Sheila Bair, chairman of the Federal Deposit Insurance Corp., said details of the plan are likely to be announced later this week with other officials predicting the unveiling could come on Thursday.
In his speech, Paulson said he believed the mortgage industry would move to implement the new program quickly and would also adopt benchmarks to measure progress going forward. 'As a result, what was a fragmented, cumbersome process can be a coordinated effort which more quickly helps able homeowners,' Paulson said.
Banking industry executives generally praised the initiative. Daniel Mudd, chief executive at Fannie Mae, the nation's largest provider of home mortgages, called the proposal a 'positive step' that would allow many borrowers to avoid foreclosure.
But two Democratic senators running for president criticized the administration's efforts. Connecticut Sen. Chris Dodd, the chairman of the Senate Banking Committee, said the administration has 'repeatedly failed to use the tools at its disposal to protect homebuyers from abusive lending.'
And Sen. Hillary Rodham Clinton put forward her own mortgage program which called for a 90-day moratorium on further loan foreclosures and a freeze that would keep subprime mortgage rates from rising for at least five years. In a letter to Paulson, the New York senator said it was 'unfortunate that the administration has been so slow to act.'
The administration's program is being aimed at homeowners who have steady incomes and relatively clean repayment histories who could afford the lower introductory mortgage rates but cannot afford the higher adjusted rate.

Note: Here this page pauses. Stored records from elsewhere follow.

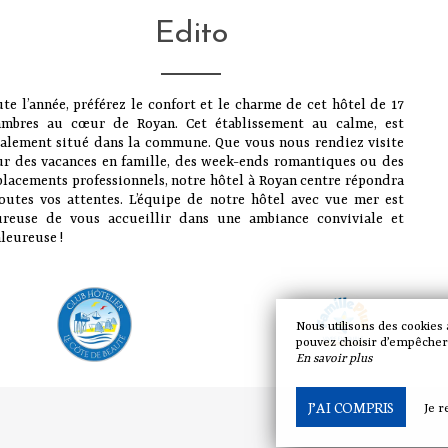
Edito
te l’année, préférez le confort et le charme de cet hôtel de 17
ambres au cœur de Royan. Cet établissement au calme, est
alement situé dans la commune. Que vous nous rendiez visite
r des vacances en famille, des week-ends romantiques ou des
lacements professionnels, notre hôtel à Royan centre répondra
outes vos attentes. L’équipe de notre hôtel avec vue mer est
ureuse de vous accueillir dans une ambiance conviviale et
leureuse !
Nous utilisons des cookies
pouvez choisir d’empêcher l
En savoir plus
J’AI COMPRIS
Je r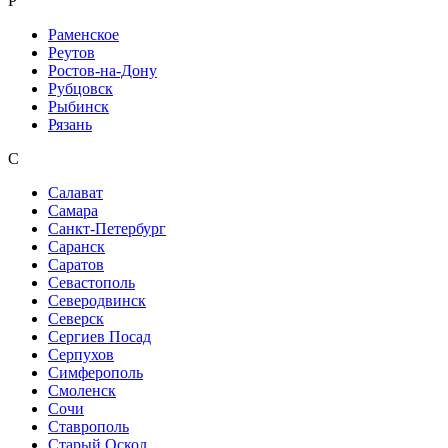
Р
Раменское
Реутов
Ростов-на-Дону
Рубцовск
Рыбинск
Рязань
С
Салават
Самара
Санкт-Петербург
Саранск
Саратов
Севастополь
Северодвинск
Северск
Сергиев Посад
Серпухов
Симферополь
Смоленск
Сочи
Ставрополь
Старый Оскол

The rate freeze is part of an administration program that is also emphasizing increased efforts to contact at-risk homeowners and congressional action.
Paulson said the administration was asking Congress to pass legislation that would give state and local governments more authority to temporarily broaden their tax-exempt bond programs to include mortgage refinancing. Currently, such programs are limited to new homeowners but do not include the use of tax-exempt bonds to refinance existing mortgages.
Paulson also called on Congress to pass a number of pending bills that would address the housing crisis in such ways as expanding the availability of Federal Housing Administration insured loans and boosting government oversight of mortgage giants Fannie Mae and Freddie Mac.
The administration has come under criticism from Democrats who have complained that the proposals put forward so far have been too modest in light of the crisis facing the housing industry and the threat that the housing slump could trigger a full-blown recession.
John Taylor, the president of the National Community Reinvestment Coalition, said he was concerned the government was moving too slowly to deal with the problem when what was needed was the major effort used to deal with the savings and loan crisis of the early 1990s.
'This is a major problem that is pushing us towards a recession,' Taylor said.